I and many of your shareholders believe that the only way to salvage Yahoo in the long if not short run is to merge with Microsoft. However, because of HSR considerations, to complete a merger of this magnitude will take a period of time. Even if by some stretch of the imagination the Yahoo board finally determines to do the rational thing and sell the company, I fear that, in light of Yang and the board’s recent actions in response to Microsoft’s overtures, it may be too late to convince Microsoft to trust Yang and the current board to run the company during that period while Microsoft sits on the sidelines with $45 billion at risk. Therefore, the best chance to bring Microsoft and Yahoo together is to replace Yang and the current Yahoo board with a board that will negotiate in good faith with Microsoft and in whom Microsoft will have trust to operate the company during the long period between signing and closing.
You stated in a press release yesterday that, "Yahoo’s board of directors including Jerry Yang has been crystal clear that it would consider any proposal by Microsoft that was in the best interests of its shareholders." However this is not crystal clear to me. You have allegedly turned down a $40 offer. You have turned down and sabotaged a $33 offer. Instead, you appear willing to negotiate an "alternative" deal that in my opinion will be worth less than $33 but will entrench the board and Jerry Yang. I understand how these actions are in the best interests of management and a board whose members each receive $40,000 per month for several days work, but it is hard for me to understand how these actions are in the "best interests of the shareholders."
However, despite your actions to date, there is still some possibility that you can resuscitate a Microsoft offer for the company. The board can rescind the "severance plan" that is the largest impediment to a Microsoft deal. You currently can do this because Microsoft withdrew their bid 30 days ago. It is time for you to stop misleading your shareholders with respect to Microsoft. It has been reported today that when asked to talk about the Microsoft bid, Sue Decker indicated that Microsoft made an offer which Yahoo’s board didn’t feel was at an attractive enough price. However, one doesn’t have to be a rocket scientist to realize there is a simple method to possibly achieve a higher price. Simply rescind the poison pill "severance plan", which would free up approximately $2.4 billion and possibly even more which could be added to the bid.

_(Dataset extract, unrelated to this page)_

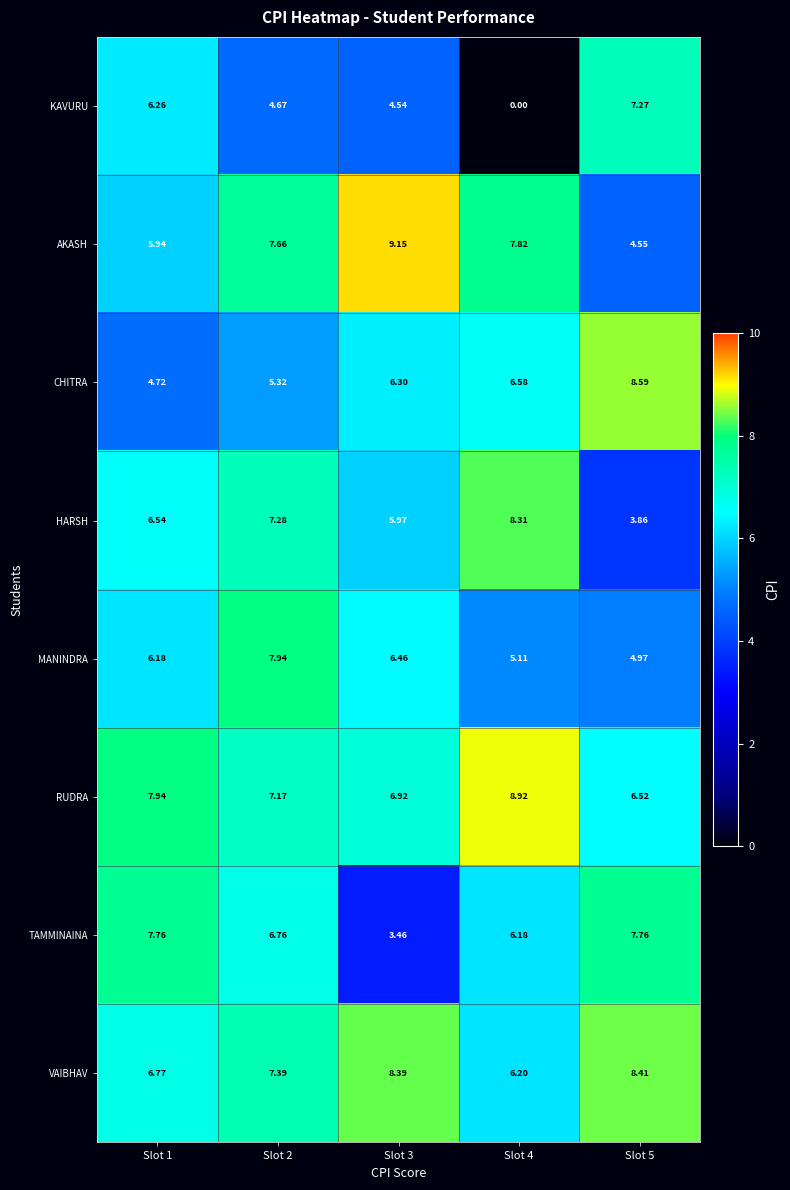

Which series has the largest total across all categories?

RUDRA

It is also time to admit to your shareholders that the severance plan was not done for your employees (who you conveniently neglected to inform that Microsoft had earmarked $1.5 billion in retention incentives for), but rather was done simply as an entrenchment device and to impede a Microsoft bid. If you are not completely disingenuous in your protestations concerning doing "the right thing" for shareholders, you should rescind the severance plan expeditiously and determine if Microsoft is still willing to purchase our company and thereby create a true competitor for Google. I can only hope that you will finally do what is in the "best interests of the shareholders."